Zira karısı kapalı olmayan bir kocanın hükümet memuru olmasına o tarihteki kanunlara göre imkân yoktur. Bu kanun yüzünden hakiki bir Parisli’nin o kıvrak yürüyüşü ile yirmi dört metre patiska yığını arasında gidişini görmek hem güldürücü, hem de içler sızlatıcı bir haldi. Bu hem komik, hem de acıklı hale benzer Amerikalı bir kadın, tahammül edemeyerek az zamanda memleketine dönmüştü. Genç kadının bu yüzden yeni evlendiği sevgili kocasını terk etmesi Kabil kadınları arasında konuşulan en acıklı aşk menkıbelerinden birisi olmuştu."

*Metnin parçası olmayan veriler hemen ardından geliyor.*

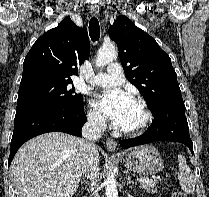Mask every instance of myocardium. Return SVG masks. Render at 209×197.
I'll return each mask as SVG.
<instances>
[{
	"label": "myocardium",
	"mask_w": 209,
	"mask_h": 197,
	"mask_svg": "<svg viewBox=\"0 0 209 197\" xmlns=\"http://www.w3.org/2000/svg\"><path fill=\"white\" fill-rule=\"evenodd\" d=\"M137 104L139 105V107L142 110L143 120L138 126H136L134 128L121 130L122 133L129 135V136H136V135H140V134L144 133L150 127V125L153 121V115H152L150 109L148 108L146 102L142 99H138Z\"/></svg>",
	"instance_id": "f54148a6"
}]
</instances>
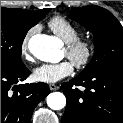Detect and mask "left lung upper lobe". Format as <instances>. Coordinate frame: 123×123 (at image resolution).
Here are the masks:
<instances>
[{"label": "left lung upper lobe", "instance_id": "obj_1", "mask_svg": "<svg viewBox=\"0 0 123 123\" xmlns=\"http://www.w3.org/2000/svg\"><path fill=\"white\" fill-rule=\"evenodd\" d=\"M68 17L78 21L94 35L95 52L81 76L109 65H123V27L112 13L90 5L72 9Z\"/></svg>", "mask_w": 123, "mask_h": 123}]
</instances>
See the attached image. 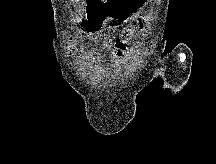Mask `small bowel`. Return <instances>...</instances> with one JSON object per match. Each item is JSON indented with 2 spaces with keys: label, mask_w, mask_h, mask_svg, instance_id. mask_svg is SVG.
Masks as SVG:
<instances>
[{
  "label": "small bowel",
  "mask_w": 216,
  "mask_h": 164,
  "mask_svg": "<svg viewBox=\"0 0 216 164\" xmlns=\"http://www.w3.org/2000/svg\"><path fill=\"white\" fill-rule=\"evenodd\" d=\"M134 34V27L128 26L121 35V39L114 41L112 36H107L104 39L103 47L105 50H111L114 58H120L124 55L127 45L130 44L131 38Z\"/></svg>",
  "instance_id": "small-bowel-1"
}]
</instances>
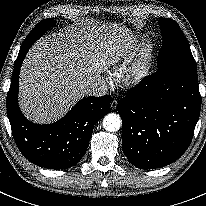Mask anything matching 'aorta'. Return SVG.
I'll list each match as a JSON object with an SVG mask.
<instances>
[{"label":"aorta","mask_w":206,"mask_h":206,"mask_svg":"<svg viewBox=\"0 0 206 206\" xmlns=\"http://www.w3.org/2000/svg\"><path fill=\"white\" fill-rule=\"evenodd\" d=\"M121 119L120 116L115 113H109L104 117L103 127L109 132H116L120 129Z\"/></svg>","instance_id":"1"}]
</instances>
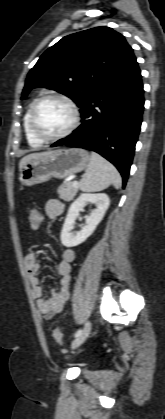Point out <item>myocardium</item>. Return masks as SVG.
<instances>
[{
  "mask_svg": "<svg viewBox=\"0 0 165 419\" xmlns=\"http://www.w3.org/2000/svg\"><path fill=\"white\" fill-rule=\"evenodd\" d=\"M47 100H56V101H60L64 103L69 108L72 115V119L69 126L63 132L54 136H45L44 134H42L39 131L37 127V123H36L37 110L39 106ZM79 120H80V114H79V110L76 104L68 97L60 95V94H48L37 99L33 103L30 110V115H29V124H30L31 132L38 140H40L43 143L55 142V141L66 138L77 128Z\"/></svg>",
  "mask_w": 165,
  "mask_h": 419,
  "instance_id": "f54148a6",
  "label": "myocardium"
}]
</instances>
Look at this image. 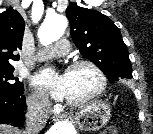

Öyle kadınlar düşünün ki, "..açık havada açık başla yürümenin zevkini tanımıyorlar" ve "hallerinden şikâyet etmiyorlar." Amerikalı bir kadın ise evlendiği kocası uğruna geldiği Afganistan’da 24 metre beze sarınarak dolaşma işkencesine dayanamıyor, ülkesine kaçıyor!

İşte bence sorun burada. Afgan kadın modern yaşamla hiç tanışmamış. Günümüzde artık ’burka’ denilen çarşafsız bir yaşam tanımamış, üstelik dinsel bir kural olarak sorgulamadan kabullenmiş böyle örtünmeyi.

Maalesef Saliha Öncel’in öyküsünü yazdığı 1950 yılından, Taliban dönemine kadar onca yıl Afgan kadını açısından büyük bir değişim getiremedi. Afgan kadınlarının ezici çoğunluğu Taliban öncesinde de hâlâ o kumaş yığınına bürünerek sokağa çıkıyordu.

Tabii Nisan 1978 sonrasında başlayan "Sovyet dönemi"nde Kabil ve bazı büyük kentlerde ’burka’sız dolaşan kadınlar da görülür olmuştu. Kadınlar günlük yaşamda yer almaya yeni yeni başlamıştı.

10 yıl kadar sürebilen o dönemde de Afganistan’ın feodal yapısı kırılamadı, aşiret düzeni yok edilemedi. İslam günlük yaşamı belirleyen bir unsur olmaktan çıkıp sadece insan ile tanrı arasındaki bir inanç dizgesi haline indirgenemedi.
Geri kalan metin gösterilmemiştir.